#### 文档节选 ####
Press "Enter" to skip to content

活体检测很复杂?仅使用opencv就能实现!(附源码)

摘要: 活体检测在各行各业应用比较广泛,如何实现一个活体检测系统呢?早期实现很困难,现在仅使用opencv即可实现,快来尝试一下吧。

 

 

什幺是活体检测,为什幺需要它?

 

随着时代的发展,人脸识别系统的应用也正变得比以往任何时候都更加普遍。从智能手机上的人脸识别解锁、到人脸识别打卡、门禁系统等,人脸识别系统正在各行各业得到应用。然而,人脸识别系统很容易被“非真实”的面孔所欺骗。比如将人的照片放在人脸识别相机,就可以骗过人脸识别系统,让其识别为人脸。

 

为了使人脸识别系统更安全,我们不仅要识别出人脸,还需要能够检测其是否为真实面部,这就要用到活体检测了。

 

 

目前有许多活体检测方法,包括:

纹理分析(Texture analysis),包括计算面部区域上的局部二进制模式(LBP)并使用SVM将面部分类为真脸或假脸;
频率分析(Frequency analysis),例如检查面部的傅里叶域;
可变聚焦分析(ariable focusing analysis),例如检查两个连续帧之间的像素值的变化。
基于启发式的算法(Heuristic-based algorithms),包括眼球运动、嘴唇运动和眨眼检测;
光流算法(Optical Flow algorithms),即检查从3D对象和2D平面生成的光流的差异和属性;
3D脸部形状,类似于Apple的iPhone脸部识别系统所使用的脸部形状,使脸部识别系统能够区分真人脸部和其他人的打印输出的照片图像;

面部识别系统工程师可以组合上述方法挑选和选择适合于其特定应用的活体检测模型。但本教程将采用图像处理中常用方法——卷积神经网络(CNN)来构建一个能够区分真实面部和假面部的深度神经网络(称之为“LivenessNet”网络),将活体检测视为二元分类问题。

 

首先检查一下数据集。

 

活动检测视频

 

 

为了让例子更加简单明了,本文构建的活体检测器将侧重于区分真实面孔与屏幕上的欺骗面孔。且该算法可以很容易地扩展到其他类型的欺骗面孔,包括打印输出、高分辨率打印等。

 

活体检测数据集来源:

iPhone纵向/自拍;
录制了一段约25秒在办公室里走来走去的视频;
重播了相同的25秒视频,iPhone重录视频;
获得两个示例视频,一个用于“真实”面部,另一个用于“假/欺骗”面部。
最后,将面部检测应用于两组视频,以提取两个类的单个面部区域。

项目结构

 

$ tree --dirsfirst --filelimit 10
.
#### 已知信息 ####
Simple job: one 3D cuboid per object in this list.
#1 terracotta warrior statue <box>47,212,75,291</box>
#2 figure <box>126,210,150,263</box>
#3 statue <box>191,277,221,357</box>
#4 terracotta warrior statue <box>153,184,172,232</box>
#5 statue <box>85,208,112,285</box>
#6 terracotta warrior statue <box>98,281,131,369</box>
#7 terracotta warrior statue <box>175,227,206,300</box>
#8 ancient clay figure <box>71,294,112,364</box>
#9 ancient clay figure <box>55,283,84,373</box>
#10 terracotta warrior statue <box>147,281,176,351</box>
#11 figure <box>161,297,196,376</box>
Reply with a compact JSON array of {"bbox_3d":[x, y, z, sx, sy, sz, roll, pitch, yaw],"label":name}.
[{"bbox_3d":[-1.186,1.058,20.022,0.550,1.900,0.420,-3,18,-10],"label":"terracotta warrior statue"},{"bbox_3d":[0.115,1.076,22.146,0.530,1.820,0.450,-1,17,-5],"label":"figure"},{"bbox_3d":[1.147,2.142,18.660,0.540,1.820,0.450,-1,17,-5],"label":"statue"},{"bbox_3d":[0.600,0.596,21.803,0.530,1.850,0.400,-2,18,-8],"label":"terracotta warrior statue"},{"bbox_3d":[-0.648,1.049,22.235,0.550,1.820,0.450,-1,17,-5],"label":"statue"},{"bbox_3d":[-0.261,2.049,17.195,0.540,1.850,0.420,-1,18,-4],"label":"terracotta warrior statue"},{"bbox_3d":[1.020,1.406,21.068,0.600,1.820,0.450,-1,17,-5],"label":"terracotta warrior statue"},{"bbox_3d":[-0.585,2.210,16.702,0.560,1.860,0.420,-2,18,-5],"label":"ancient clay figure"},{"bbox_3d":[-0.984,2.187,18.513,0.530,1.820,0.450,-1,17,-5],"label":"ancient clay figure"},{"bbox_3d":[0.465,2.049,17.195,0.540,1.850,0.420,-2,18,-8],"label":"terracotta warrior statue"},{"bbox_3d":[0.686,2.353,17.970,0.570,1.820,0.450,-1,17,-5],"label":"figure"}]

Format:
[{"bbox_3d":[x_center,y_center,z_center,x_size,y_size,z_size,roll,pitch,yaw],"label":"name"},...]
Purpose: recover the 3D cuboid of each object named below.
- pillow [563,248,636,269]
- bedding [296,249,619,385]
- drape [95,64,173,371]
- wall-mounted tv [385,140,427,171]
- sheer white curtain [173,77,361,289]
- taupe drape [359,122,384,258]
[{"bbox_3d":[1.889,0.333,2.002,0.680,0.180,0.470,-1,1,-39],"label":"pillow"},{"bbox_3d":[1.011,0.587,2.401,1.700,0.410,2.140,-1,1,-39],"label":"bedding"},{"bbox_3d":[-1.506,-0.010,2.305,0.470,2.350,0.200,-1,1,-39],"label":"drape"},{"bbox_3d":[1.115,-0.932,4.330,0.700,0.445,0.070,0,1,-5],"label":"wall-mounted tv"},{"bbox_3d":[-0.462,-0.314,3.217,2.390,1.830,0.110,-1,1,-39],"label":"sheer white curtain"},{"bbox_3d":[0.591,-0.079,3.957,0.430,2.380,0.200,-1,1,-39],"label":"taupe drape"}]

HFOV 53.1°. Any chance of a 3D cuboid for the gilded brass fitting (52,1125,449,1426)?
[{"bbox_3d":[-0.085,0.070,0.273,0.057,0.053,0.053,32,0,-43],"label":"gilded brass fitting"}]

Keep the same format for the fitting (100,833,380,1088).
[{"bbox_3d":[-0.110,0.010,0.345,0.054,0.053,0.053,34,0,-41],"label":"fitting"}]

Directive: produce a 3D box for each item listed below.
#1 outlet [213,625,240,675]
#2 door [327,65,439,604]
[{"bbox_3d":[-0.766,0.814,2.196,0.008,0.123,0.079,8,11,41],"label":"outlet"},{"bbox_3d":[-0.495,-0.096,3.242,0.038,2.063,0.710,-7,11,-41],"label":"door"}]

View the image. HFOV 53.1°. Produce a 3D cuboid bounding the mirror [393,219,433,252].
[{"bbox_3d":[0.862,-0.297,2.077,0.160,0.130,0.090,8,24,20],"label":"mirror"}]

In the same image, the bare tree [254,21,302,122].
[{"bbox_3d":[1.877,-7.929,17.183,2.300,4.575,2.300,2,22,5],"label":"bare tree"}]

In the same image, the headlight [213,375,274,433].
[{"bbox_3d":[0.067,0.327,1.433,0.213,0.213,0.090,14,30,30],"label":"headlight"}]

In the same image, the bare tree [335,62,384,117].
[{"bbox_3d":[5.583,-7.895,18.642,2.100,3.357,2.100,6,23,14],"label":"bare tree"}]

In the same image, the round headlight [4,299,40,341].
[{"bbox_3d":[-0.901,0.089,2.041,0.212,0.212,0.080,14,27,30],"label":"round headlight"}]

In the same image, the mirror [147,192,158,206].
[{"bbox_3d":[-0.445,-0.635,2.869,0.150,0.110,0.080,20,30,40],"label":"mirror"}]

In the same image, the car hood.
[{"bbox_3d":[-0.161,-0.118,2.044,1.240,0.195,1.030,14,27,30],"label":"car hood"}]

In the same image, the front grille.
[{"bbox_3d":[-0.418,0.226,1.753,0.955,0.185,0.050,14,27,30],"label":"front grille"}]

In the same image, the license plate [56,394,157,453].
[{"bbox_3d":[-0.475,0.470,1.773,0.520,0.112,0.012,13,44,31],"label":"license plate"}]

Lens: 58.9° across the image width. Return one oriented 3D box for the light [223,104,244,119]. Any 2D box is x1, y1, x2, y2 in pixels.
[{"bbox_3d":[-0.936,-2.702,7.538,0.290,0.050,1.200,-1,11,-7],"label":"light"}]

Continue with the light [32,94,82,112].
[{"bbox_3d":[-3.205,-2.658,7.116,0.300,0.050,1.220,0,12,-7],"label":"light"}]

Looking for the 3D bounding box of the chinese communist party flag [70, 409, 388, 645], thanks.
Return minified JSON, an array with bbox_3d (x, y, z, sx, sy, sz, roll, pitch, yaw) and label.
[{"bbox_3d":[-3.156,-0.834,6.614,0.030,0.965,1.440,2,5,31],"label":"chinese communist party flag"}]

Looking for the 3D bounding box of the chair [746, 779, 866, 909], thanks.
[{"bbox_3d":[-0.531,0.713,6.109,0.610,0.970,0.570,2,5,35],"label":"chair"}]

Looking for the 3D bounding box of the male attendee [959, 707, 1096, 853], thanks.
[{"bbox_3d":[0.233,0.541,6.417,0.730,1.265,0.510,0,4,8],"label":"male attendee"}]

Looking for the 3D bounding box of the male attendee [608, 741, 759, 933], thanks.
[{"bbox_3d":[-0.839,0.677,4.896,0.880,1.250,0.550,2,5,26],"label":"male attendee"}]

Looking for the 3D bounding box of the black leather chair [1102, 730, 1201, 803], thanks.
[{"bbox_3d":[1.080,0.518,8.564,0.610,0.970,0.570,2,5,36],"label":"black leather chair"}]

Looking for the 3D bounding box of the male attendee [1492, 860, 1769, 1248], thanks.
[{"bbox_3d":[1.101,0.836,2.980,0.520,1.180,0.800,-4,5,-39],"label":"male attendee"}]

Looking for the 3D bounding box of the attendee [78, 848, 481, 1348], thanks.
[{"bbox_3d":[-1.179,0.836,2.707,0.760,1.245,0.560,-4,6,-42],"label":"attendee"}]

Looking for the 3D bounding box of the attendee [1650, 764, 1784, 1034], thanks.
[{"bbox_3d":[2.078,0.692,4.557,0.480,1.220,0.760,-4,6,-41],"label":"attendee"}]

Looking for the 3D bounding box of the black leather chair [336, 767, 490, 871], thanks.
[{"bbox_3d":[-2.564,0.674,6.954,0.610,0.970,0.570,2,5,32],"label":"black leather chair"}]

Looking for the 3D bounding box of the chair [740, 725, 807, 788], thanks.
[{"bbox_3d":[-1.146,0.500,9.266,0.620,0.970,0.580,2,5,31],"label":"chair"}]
####
任务简述 1:
请根据这篇活体检测文章回答下列问题,每题一行,答案按同样的标号作答。
(a) 纹理分析用什么将面部分类为真脸或假脸?
(b) 本教程构建的深度神经网络被称为什么?
(c) 为构建数据集而录制的视频大约有多长?
任务简述 2: 请用两句话概括这篇活体检测文章。
任务简述 3: 请给出这篇活体检测文章在现有末尾之后的后续内容。

结果 1:
(a) 使用SVM。
(b) 称为“LivenessNet”网络。
(c) 约25秒。

结果 2: 人脸识别系统的应用日益普遍,但它容易被照片等“非真实”面孔欺骗,因此需要用活体检测判断面部是否真实。文章列举了纹理分析、频率分析等多种方法,本教程则采用卷积神经网络构建“LivenessNet”网络,把活体检测视为二元分类问题,并用iPhone录制的真实视频和重录视频制作数据集,侧重区分真实面孔与屏幕上的欺骗面孔。

结果 3:
├── dataset
│   ├── fake [150 entries]
│   └── real [161 entries]
├── face_detector
│   ├── deploy.prototxt
│   └── res10_300x300_ssd_iter_140000.caffemodel
├── pyimagesearch
│   ├── __init__.py
│   └── livenessnet.py
├── videos
│   ├── fake.mp4
│   └── real.mov
├── gather_examples.py
├── train_liveness.py
├── liveness_demo.py
├── le.pickle
├── liveness.model
└── plot.png
6 directories, 12 files

 

项目中主要有四个目录:

 

* dataset / :数据集目录,包含两类图像:

 

在播放脸部视频时,手机录屏得到的假脸;

 

face_detector /
pyimagesearch /
video/

 

另外还有三个Python脚本:

gather_examples.py :此脚本从输入视频文件中获取面部区域,并创建深度学习面部数据集;

train_liveness.py :此脚本将训练LivenessNet分类器。训练会得到以下几个文件:

le .pickle
liveness.model
plot.png

liveness_demo.py :该演示脚本将启动网络摄像头以进行面部实时活体检测;

从训练数据集中检测和提取面部区域

 

 

数据目录:

 

dataset / fake /
dataset / real /

 

打开 gather_examples.py 文件并插入以下代码:

 

# import the necessary packages
import numpy as np
import argparse
import cv2
import os
# construct the argument parse and parse the arguments
ap = argparse.ArgumentParser()
ap.add_argument("-i", "--input", type=str, required=True,
    help="path to input video")
ap.add_argument("-o", "--output", type=str, required=True,
    help="path to output directory of cropped faces")
ap.add_argument("-d", "--detector", type=str, required=True,
    help="path to OpenCV's deep learning face detector")
ap.add_argument("-c", "--confidence", type=float, default=0.5,
    help="minimum probability to filter weak detections")
ap.add_argument("-s", "--skip", type=int, default=16,
    help="# of frames to skip before applying face detection")
args = vars(ap.parse_args())

 

首先导入所需的包:

 

第8-19行解析命令行参数:

 

input
output
detector
confidence
skip

 

之后加载面部检测器并初始化视频流:

 

# load our serialized face detector from disk
print("[INFO] loading face detector...")
protoPath = os.path.sep.join([args["detector"], "deploy.prototxt"])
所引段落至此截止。